Name | Description |
---|---|
Age | Age of patient, grouped by 5-year increments |
Height | Height of patient, grouped by 5-cm increments |
Weight | Weight of patient, grouped by 5-kg increments |
Waist | Waist circumference in cm |
Eyesight (left) | Visual acuity in left eye from 0.1 to 2.0 (higher is better), where 1.0 is equivalent to 20/20, blindness is 9.9 |
Eyesight (right) | Visual acuity in right eye from 0.1 to 2.0 (higher is better), where 1.0 is equivalent to 20/20, blindness is 9.9 |
Hearing (left) | Hearing in left ear where 1=normal, 2=abnormal |
Hearing (right) | Hearing in right ear where 1=normal, 2=abnormal |
Systolic | Blood pressure, amount of pressure experienced by the arteries when the heart is contracting |
Relaxation | Blood pressure (diastolic), amount of pressure experienced by the arteries when the heart is relaxing |
Fasting Blood Sugar | Blood sugar level (concentration per 100ml of blood) before eating |
Cholesterol | Sum of ester-type and non-ester-type cholesterol |
Triglyceride | Amount of simple and neutral lipids in blood |
HDL | High Density Lipoprotein, "good" cholesterol, absorbs cholesterol in the blood and carries it back to the liver |
LDL | Low Density Lipoprotein, "bad" cholesterol, makes up most of body's cholesterol.

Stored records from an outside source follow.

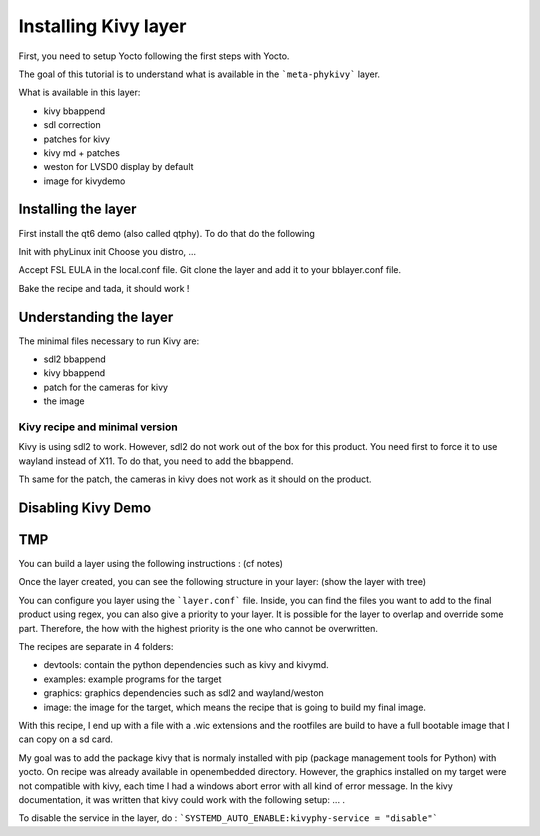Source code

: Installing Kivy layer
=====================

First, you need to setup Yocto following the first steps with Yocto. 

The goal of this tutorial is to understand what is available in the ```meta-phykivy``` layer. 

What is available in this layer:

* kivy bbappend 
* sdl correction
* patches for kivy 
* kivy md + patches 
* weston for LVSD0 display by default
* image for kivydemo 

Installing the layer
--------------------

First install the qt6 demo (also called qtphy). To do that do the following 

Init with phyLinux init 
Choose you distro, ... 

Accept FSL EULA in the local.conf file. 
Git clone the layer and add it to your bblayer.conf file. 

Bake the recipe and tada, it should work !

Understanding the layer 
----------------------- 

The minimal files necessary to run Kivy are:

* sdl2 bbappend 
* kivy bbappend
* patch for the cameras for kivy 
* the image 

Kivy recipe and minimal version 
*******************************

Kivy is using sdl2 to work. However, sdl2 do not work out of the box for this product. 
You need first to force it to use wayland instead of X11. To do that, you need to add the bbappend. 

Th same for the patch, the cameras in kivy does not work as it should on the product. 

Disabling Kivy Demo 
-------------------

TMP 
---

You can build a layer using the following instructions : (cf notes)

Once the layer created, you can see the following structure in your layer: (show the layer with tree)

You can configure you layer using the ```layer.conf``` file. 
Inside, you can find the files you want to add to the final product using regex, you can also give a priority to your layer. 
It is possible for the layer to overlap and override some part. 
Therefore, the how with the highest priority is the one who cannot be overwritten. 

The recipes are separate in 4 folders: 

* devtools: contain the python dependencies such as kivy and kivymd. 
* examples: example programs for the target 
* graphics:  graphics dependencies such as sdl2 and wayland/weston 
* image: the image for the target, which means the recipe that is going to build my final image. 

With this recipe, I end up with a file with a .wic extensions and the rootfiles are build to have a full bootable image that I can copy on a sd card.

My goal was to add the package kivy that is normaly installed with pip (package management tools for Python) with yocto. 
On recipe was already available in openembedded directory. 
However, the graphics installed on my target were not compatible with kivy, each time I had a windows abort error with all kind of error message. 
In the kivy documentation, it was written that kivy could work with the following setup: ... . 

To disable the service in the layer, do : ```SYSTEMD_AUTO_ENABLE:kivyphy-service = "disable"```

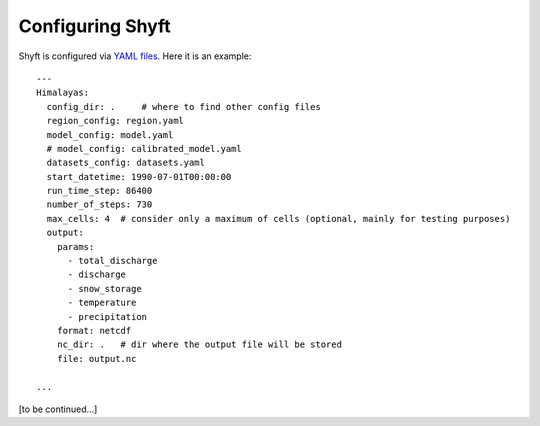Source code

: *****************
Configuring Shyft
*****************

Shyft is configured via `YAML files <http://yaml.org/>`_.  Here it is an example::

    ---
    Himalayas:
      config_dir: .     # where to find other config files
      region_config: region.yaml
      model_config: model.yaml
      # model_config: calibrated_model.yaml
      datasets_config: datasets.yaml
      start_datetime: 1990-07-01T00:00:00
      run_time_step: 86400
      number_of_steps: 730
      max_cells: 4  # consider only a maximum of cells (optional, mainly for testing purposes)
      output:
        params:
          - total_discharge
          - discharge
          - snow_storage
          - temperature
          - precipitation
        format: netcdf
        nc_dir: .   # dir where the output file will be stored
        file: output.nc

    ...

[to be continued...]
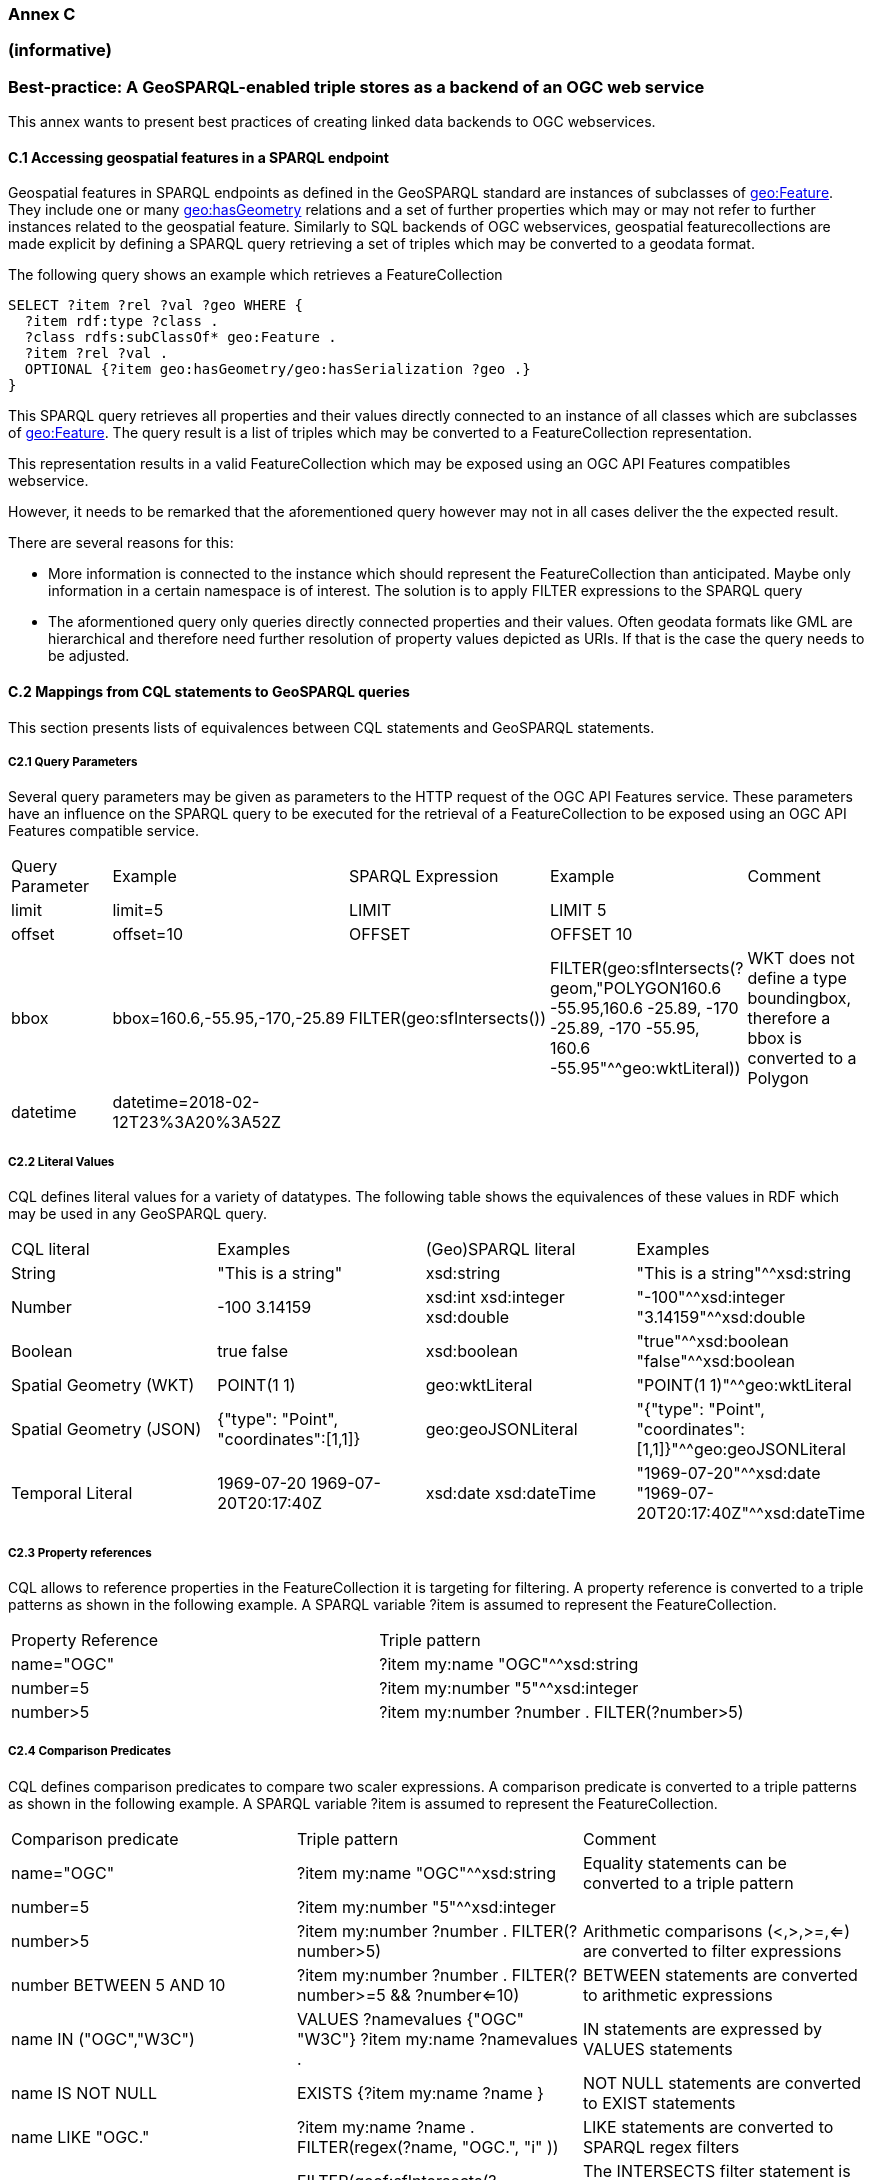 === Annex C 
=== (informative)
=== Best-practice: A GeoSPARQL-enabled triple stores as a backend of an OGC web service

This annex wants to present best practices of creating linked data backends to OGC webservices.

==== C.1 Accessing geospatial features in a SPARQL endpoint

Geospatial features in SPARQL endpoints as defined in the GeoSPARQL standard are instances of subclasses of http://www.opengis.net/ont/geosparql#Feature[geo:Feature].
They include one or many http://www.opengis.net/ont/geosparql#hasGeometry[geo:hasGeometry] relations and a set of further properties which may or may not refer to further instances related to the geospatial feature. 
Similarly to SQL backends of OGC webservices, geospatial featurecollections are made explicit by defining a SPARQL query retrieving a set of triples which may be converted to a geodata format.

The following query shows an example which retrieves a FeatureCollection
```
SELECT ?item ?rel ?val ?geo WHERE {
  ?item rdf:type ?class .
  ?class rdfs:subClassOf* geo:Feature .
  ?item ?rel ?val .
  OPTIONAL {?item geo:hasGeometry/geo:hasSerialization ?geo .}
}
```
This SPARQL query retrieves all properties and their values directly connected to an instance of all classes which are subclasses of http://www.opengis.net/ont/geosparql#Feature[geo:Feature].
The query result is a list of triples which may be converted to a FeatureCollection representation.

This representation results in a valid FeatureCollection which may be exposed using an OGC API Features compatibles webservice.

However, it needs to be remarked that the aforementioned query however may not in all cases deliver the the expected result.

There are several reasons for this:

- More information is connected to the instance which should represent the FeatureCollection than anticipated. Maybe only information in a certain namespace is of interest. The solution is to apply FILTER expressions to the SPARQL query
- The aformentioned query only queries directly connected properties and their values. Often geodata formats like GML are hierarchical and therefore need further resolution of property values depicted as URIs. If that is the case the query needs to be adjusted.

==== C.2 Mappings from CQL statements to GeoSPARQL queries

This section presents lists of equivalences between CQL statements and GeoSPARQL statements.

===== C2.1 Query Parameters

Several query parameters may be given as parameters to the HTTP request of the OGC API Features service. These parameters have an influence on the SPARQL query to be executed for the retrieval of a FeatureCollection to be exposed using an OGC API Features compatible service.

|======================
| Query Parameter | Example | SPARQL Expression | Example | Comment
| limit  | limit=5 | LIMIT | LIMIT 5 |
| offset  | offset=10 | OFFSET | OFFSET 10 |
| bbox | bbox=160.6,-55.95,-170,-25.89 | FILTER(geo:sfIntersects()) | FILTER(geo:sfIntersects(?geom,"POLYGON((160.6 -55.95,160.6 -25.89, -170 -25.89, -170 -55.95, 160.6 -55.95))"^^geo:wktLiteral)) | WKT does not define a type boundingbox, therefore a bbox is converted to a Polygon
| datetime | datetime=2018-02-12T23%3A20%3A52Z | | |
|======================


===== C2.2 Literal Values

CQL defines literal values for a variety of datatypes. The following table shows the equivalences of these values in RDF which may be used in any GeoSPARQL query.

|======================
| CQL literal | Examples  | (Geo)SPARQL literal | Examples
| String  | "This is a string" | xsd:string | "This is a string"^^xsd:string 
| Number  | -100  3.14159 | xsd:int xsd:integer xsd:double | "-100"^^xsd:integer  "3.14159"^^xsd:double 
| Boolean  | true false | xsd:boolean| "true"^^xsd:boolean  "false"^^xsd:boolean 
| Spatial Geometry (WKT)  | POINT(1 1) | geo:wktLiteral | "POINT(1 1)"^^geo:wktLiteral
| Spatial Geometry (JSON)  | {"type": "Point", "coordinates":[1,1]} | geo:geoJSONLiteral | "{"type": "Point", "coordinates":[1,1]}"^^geo:geoJSONLiteral
| Temporal Literal  | 1969-07-20  1969-07-20T20:17:40Z | xsd:date xsd:dateTime | "1969-07-20"^^xsd:date "1969-07-20T20:17:40Z"^^xsd:dateTime
|======================

===== C2.3 Property references

CQL allows to reference properties in the FeatureCollection it is targeting for filtering. A property reference is converted to a triple patterns as shown in the following example. A SPARQL variable ?item is assumed to represent the FeatureCollection.

|======================
| Property Reference  | Triple pattern
| name="OGC" | ?item my:name "OGC"^^xsd:string
| number=5 | ?item my:number "5"^^xsd:integer
| number>5 | ?item my:number ?number . FILTER(?number>5)
|======================

===== C2.4 Comparison Predicates

CQL defines comparison predicates to compare two scaler expressions. A comparison predicate is converted to a triple patterns as shown in the following example. A SPARQL variable ?item is assumed to represent the FeatureCollection.

|======================
| Comparison predicate  | Triple pattern | Comment
| name="OGC" | ?item my:name "OGC"^^xsd:string | Equality statements can be converted to a triple pattern
| number=5 | ?item my:number "5"^^xsd:integer | 
| number>5 | ?item my:number ?number . FILTER(?number>5) | Arithmetic comparisons (<,>,>=,<=) are converted to filter expressions
| number BETWEEN 5 AND 10 | ?item my:number ?number . FILTER(?number>=5 && ?number<=10) | BETWEEN statements are converted to arithmetic expressions
| name IN ("OGC","W3C") | VALUES ?namevalues {"OGC" "W3C"} ?item my:name ?namevalues . | IN statements are expressed by VALUES statements
| name IS NOT NULL | EXISTS {?item my:name ?name } | NOT NULL statements are converted to EXIST statements
| name LIKE "OGC." | ?item my:name ?name . FILTER(regex(?name, "OGC.", "i" )) | LIKE statements are converted to SPARQL regex filters
| INTERSECTS(geometry1, geometry2) | FILTER(geof:sfIntersects(?geometry1,?geometry2)) | The INTERSECTS filter statement is converted to a GeoSPARQL FILTER statement
|======================

- Filter CRS parameter equivalent does not yet exist in GeoSPARQL?

===== C2.5 Geospatial Operators

GeoSPARQL includes equivalents of many CQL filter functions as can be seen in the table below.

|======================
| CQL Filter Expression  | GeoSPARQL Filter Function 
| CONTAINS(geometry1,POINT(1 1))  | FILTER(geof:sfContains(?geometry1,"POINT(1 1)"^^geo:wktLiteral))  
| CROSSES(geometry1,geometry2)  | FILTER(geof:sfCrosses(?geometry1,?geometry2))  
| DISJOINT(geometry1,geometry2)  | FILTER(geof:sfDisjoint(?geometry1,?geometry2)) 
| EQUALS(geometry1,geometry2)  | FILTER(geof:sfEquals(?geometry1,?geometry2))  
| INTERSECTS(geometry1,geometry2)  | FILTER(geof:sfIntersects(?geometry1,?geometry2)) 
| OVERLAPS(geometry1,geometry2)  | FILTER(geof:sfOverlaps(?geometry1,?geometry2))  
| TOUCHES(geometry1,geometry2)  | FILTER(geof:sfTouches(?geometry1,?geometry2))  
| WITHIN(geometry1,geometry2)  | FILTER(geof:sfWithin(?geometry1,?geometry2))  
|======================

===== C2.6 Temporal Operators

Temporal operators are currently not part of the GeoSPARQL standard. 

|======================
| CQL Filter Expression  | GeoSPARQL Filter Function 
| beginTime AFTER 1969-07-16T13:32:00Z | 
| beginTime BEFORE 1969-07-16T13:32:00Z |  
| beginTime BEGINS 1969-07-16T13:32:00Z | 
| beginTime BEGUNBY 1969-07-16T13:32:00Z | 
| beginTime DURING 1969-07-16T13:32:00Z | 
| beginTime ENDEDBY 1969-07-16T13:32:00Z | 
| beginTime ENDS 1969-07-16T13:32:00Z | 
| beginTime MEETS 1969-07-16T13:32:00Z |
| beginTime METBY 1969-07-16T13:32:00Z |
| beginTime OVERLAPPEDBY 1969-07-16T13:32:00Z | 
| beginTime TCONTAINS 1969-07-16T13:32:00Z |   
| beginTime TEQUALS 1969-07-16T13:32:00Z |  
| beginTime TOVERLAPS 1969-07-16T13:32:00Z | 
|======================
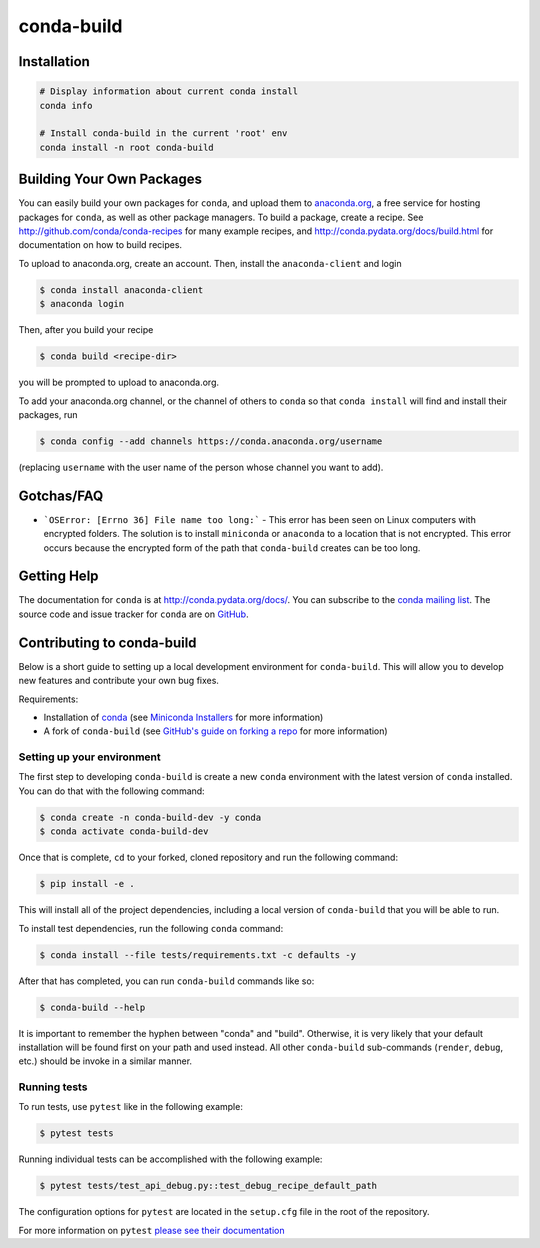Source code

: ===========
conda-build
===========

.. image:: https://github.com/conda/conda-build/actions/workflows/tests.yml/badge.svg
  :target: https://github.com/conda/conda-build/actions/workflows/tests.yml

.. image:: https://codecov.io/gh/conda/conda-build/branch/master/graph/badge.svg
  :target: https://codecov.io/gh/conda/conda-build


Installation
--------------
.. code:: bash

    # Display information about current conda install
    conda info

    # Install conda-build in the current 'root' env
    conda install -n root conda-build


Building Your Own Packages
--------------------------

You can easily build your own packages for ``conda``, and upload them to `anaconda.org
<https://anaconda.org>`_, a free service for hosting packages for ``conda``, as
well as other package managers. To build a package, create a recipe. See
http://github.com/conda/conda-recipes for many example recipes, and
http://conda.pydata.org/docs/build.html for documentation on how to build
recipes.

To upload to anaconda.org, create an account.  Then, install the ``anaconda-client``
and login

.. code-block:: bash

   $ conda install anaconda-client
   $ anaconda login

Then, after you build your recipe

.. code-block:: bash

   $ conda build <recipe-dir>

you will be prompted to upload to anaconda.org.

To add your anaconda.org channel, or the channel of others to ``conda`` so that ``conda
install`` will find and install their packages, run

.. code-block:: bash

   $ conda config --add channels https://conda.anaconda.org/username

(replacing ``username`` with the user name of the person whose channel you want
to add).

Gotchas/FAQ
-----------

* ```OSError: [Errno 36] File name too long:``` - This error has been seen on Linux computers with encrypted folders.  The solution is to install ``miniconda`` or ``anaconda`` to a location that is not encrypted.  This error occurs because the encrypted form of the path that ``conda-build`` creates can be too long.

Getting Help
------------

The documentation for ``conda`` is at http://conda.pydata.org/docs/. You can
subscribe to the `conda mailing list
<https://groups.google.com/a/continuum.io/forum/#!forum/conda>`_.  The source
code and issue tracker for ``conda`` are on `GitHub <https://github.com/pydata/conda>`_.

Contributing to conda-build
---------------------------

Below is a short guide to setting up a local development environment for ``conda-build``.
This will allow you to develop new features and contribute your own bug fixes.

Requirements:

- Installation of `conda <https://github.com/conda/conda>`_ (see `Miniconda Installers <https://docs.conda.io/en/latest/miniconda.html>`_ for more information)
- A fork of ``conda-build`` (see `GitHub's guide on forking a repo <https://docs.github.com/en/get-started/quickstart/fork-a-repo>`_ for more information)

Setting up your environment
===========================

The first step to developing ``conda-build`` is create a new ``conda`` environment with
the latest version of ``conda`` installed. You can do that with the following command:

.. code-block:: bash

   $ conda create -n conda-build-dev -y conda
   $ conda activate conda-build-dev

Once that is complete, ``cd`` to your forked, cloned repository and run the following
command:

.. code-block:: bash

   $ pip install -e .

This will install all of the project dependencies, including a local version of ``conda-build``
that you will be able to run.

To install test dependencies, run the following ``conda`` command:

.. code-block:: bash

   $ conda install --file tests/requirements.txt -c defaults -y

After that has completed, you can run ``conda-build`` commands like so:

.. code-block:: bash

   $ conda-build --help

It is important to remember the hyphen between "conda" and "build". Otherwise, it is
very likely that your default installation will be found first on your path and used
instead. All other ``conda-build`` sub-commands (``render``, ``debug``, etc.) should
be invoke in a similar manner.

Running tests
=============

To run tests, use ``pytest`` like in the following example:

.. code-block:: bash

   $ pytest tests

Running individual tests can be accomplished with the following example:

.. code-block:: bash

   $ pytest tests/test_api_debug.py::test_debug_recipe_default_path

The configuration options for ``pytest`` are located in the ``setup.cfg`` file in
the root of the repository.

For more information on ``pytest`` `please see their documentation <https://docs.pytest.org/en/stable/>`_
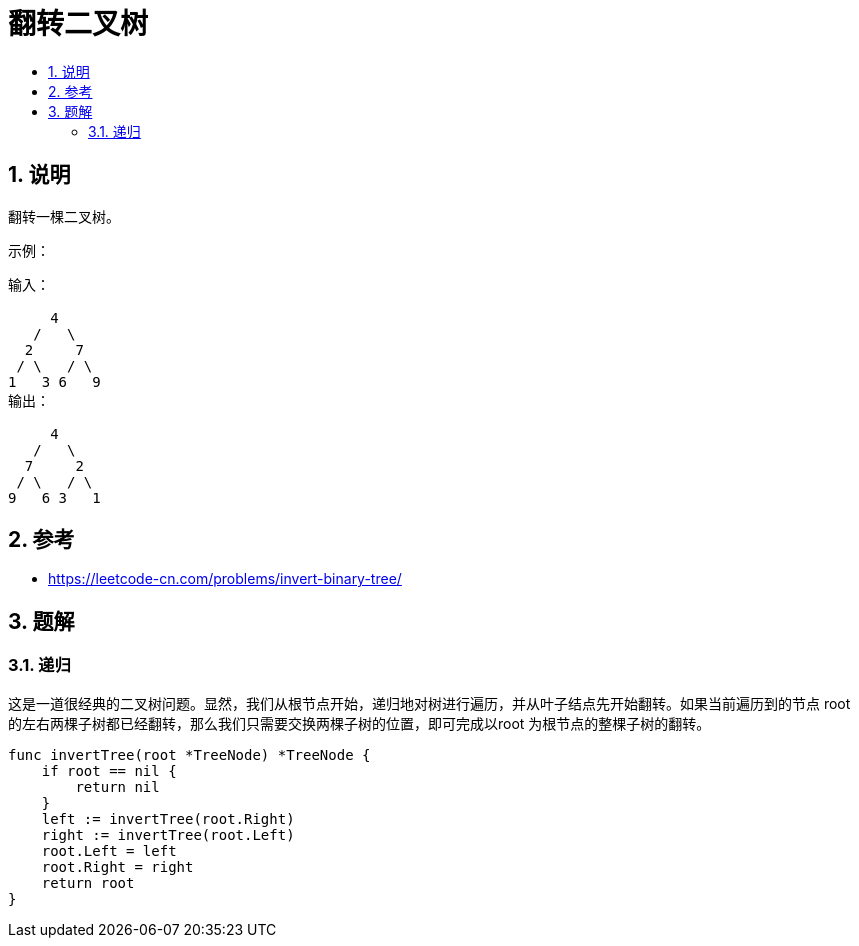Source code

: = 翻转二叉树
:toc:
:toclevels: 5
:toc-title:
:sectnums:

== 说明
翻转一棵二叉树。

示例：
```
输入：

     4
   /   \
  2     7
 / \   / \
1   3 6   9
输出：

     4
   /   \
  7     2
 / \   / \
9   6 3   1
```

== 参考
- https://leetcode-cn.com/problems/invert-binary-tree/

== 题解
=== 递归
这是一道很经典的二叉树问题。显然，我们从根节点开始，递归地对树进行遍历，并从叶子结点先开始翻转。如果当前遍历到的节点 root 的左右两棵子树都已经翻转，那么我们只需要交换两棵子树的位置，即可完成以root 为根节点的整棵子树的翻转。



```go
func invertTree(root *TreeNode) *TreeNode {
    if root == nil {
        return nil
    }
    left := invertTree(root.Right)
    right := invertTree(root.Left)
    root.Left = left
    root.Right = right
    return root
}
```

High levels of this raise risk for heart disease and stroke. |
Hemoglobin | Protein contained in red blood cells that delivers oxygen to the tissues |
Urine Protein | Amount of protein mixed in urine |
Serum Creatinine | Creatine level, Creatinine is a waste product in your blood that comes from your muscles. Healthy kidneys filter creatinine out of your blood through your urine. |
AST | Aspartate transaminase, an enzyme that helps the body break down amino acids. It's usually present in blood at low levels. An increase in AST levels may mean liver damage, liver disease or muscle damage. |
ALT | Alanine transaminase, an enzyme found in the liver that helps convert proteins into energy for the liver cells. When the liver is damaged, ALT is released into the bloodstream and levels increase. |
GTP | Gamma-glutamyltransferase (GGT), an enzyme in the blood. Higher-than-usual levels may mean liver or bile duct damage. |
Dental Caries | Cavities, 0=absent, 1=present |
Smoking | 0=non-smoker, 1=smoker |
Here your environment can be set up to run the notebook & code locally.
-
Ensure miniconda/anaconda is installed.
-
Create the conda environment.
conda env create -f environment.yaml
- Activate environment.
conda activate smoker-prediction
- Install dependencies with poetry.
poetry install
- Ensure you have Docker installed.
- Build the image
docker build -t smoker-prediction .
- Run the image
docker run -it- rm -p 9696:9696 smoker-prediction
- Test the service locally
python predict-test.py --local
- The model was deployed to AWS Elastic Beanstalk
- URL deployed to: smoking-serving-env.eba-rfk3vyqz.us-west-1.elasticbeanstalk.com
- To test the service running in the cloud run:
Caution
Service is no longer running
python predict-test.py
If you want to deploy the model with elastic beanstalk yourself, you can follow the steps below
- Create an AWS IAM account to use for this project.
- Set up access keys
- Initialize the elastic beanstalk environment
eb init -p "Docker running on 64bit Amazon Linux 2023" smoking-serving -r <your-region>
- Test locally
eb local run --port 9696
- Deploy to cloud
eb create smoking-serving-env -i t3.small --timeout 10
- The original dataset cites its source as the Korean Government. It appears that additional data can be downloaded here. Since the competition dataset was synthetically generated, will using additional real-world data sources improve accuracy on the competition test set?